• Lesetext:
————

Ein Modell, wie vom anderen Stern
von Jürgen Rosenberger.
von Jürgen Rosenberger.
Es ist Winterzeit. Else, der Hausvorstand, beschließt, von der vorweihnachtlichen Zuckerbäckerei genervt, etwas am heimischen PC herum zu chillen, was so viel bedeutet, sie filzt meinen E-Mail-Account.
Bevor Ihr, liebe Leute, ob des Folgenden mich nun als tumben Pantoffelhelden belächelt, sollt Ihr wissen: Die üblichen Vorkehrungen der PC-Hygiene, wie Löschen heimlicher Modellbaubestellungen, Leeren des Papierkorbes und so weiter, hatte ich selbstverständlich getroffen. Wie soll man sich aber gegen gerade eintreffende Mails schützen, wenn Madame Controlletti am Schirm lauert?
Die Ereignisse nahmen ihren Lauf: Ein plötzlicher Schrei hallte durchs Haus:
„Hab ich’s doch gewusst!“ Den Auslöser der Erregung erfuhr ich umgehend: Bruno Schiffler, Verkaufsrepräsentant von Jaro Müller, mailte mir, dass die EGIDA, ein vor Monaten bestelltes Elektromodell, eingetroffen sei. Mein erster Gedanke: "Hat der keine Ehefrau?!"

————

• Gespeicherte Zeilen:

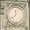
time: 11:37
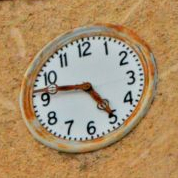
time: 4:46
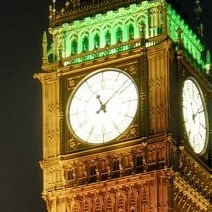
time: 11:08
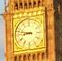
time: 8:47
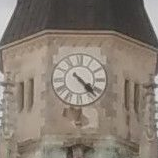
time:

————

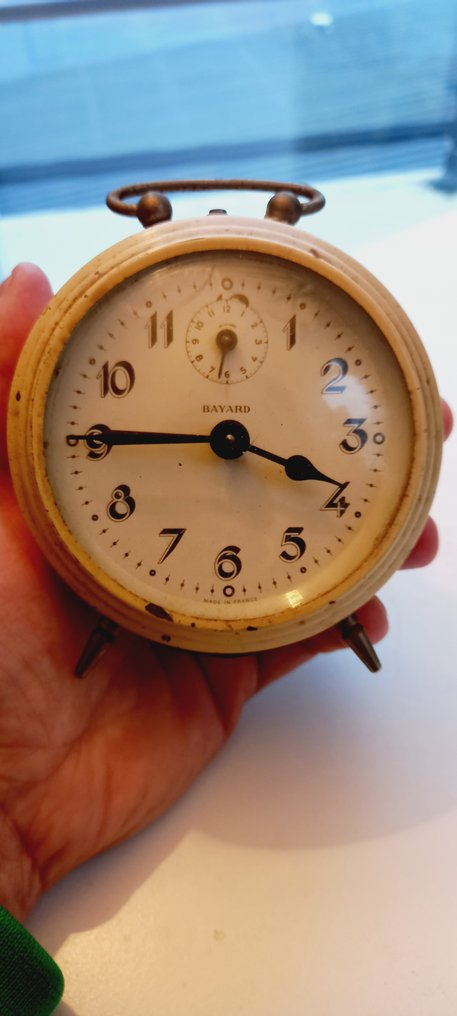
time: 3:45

————

• Aufgaben:
1 > Nenne alle Namen und Bezeichnungen, mit denen der Lesetext über die EGIDA die Frau benennt, die den E-Mail-Account durchsucht. Pronomen zählen nicht.
2 > Beantworte die folgenden Fragen zum Lesetext:
(a) Welche Jahreszeit herrscht zu Beginn?
(b) Für wen arbeitet Bruno Schiffler als Verkaufsrepräsentant?
(c) Was für ein Modell ist die EGIDA?
3 > Schreibe einen Abschnitt aus dem Lesetext ab. Beginne bei den Worten „Es ist Winterzeit.“ und höre nach „filzt meinen E-Mail-Account.“ auf.

• Lösungen:
1 >
Else
der Hausvorstand
Madame Controlletti

2 >
(a) Es ist Winterzeit.
(b) Für Jaro Müller.
(c) Ein vor Monaten bestelltes Elektromodell.

3 >
Es ist Winterzeit. Else, der Hausvorstand, beschließt, von der vorweihnachtlichen Zuckerbäckerei genervt, etwas am heimischen PC herum zu chillen, was so viel bedeutet, sie filzt meinen E-Mail-Account.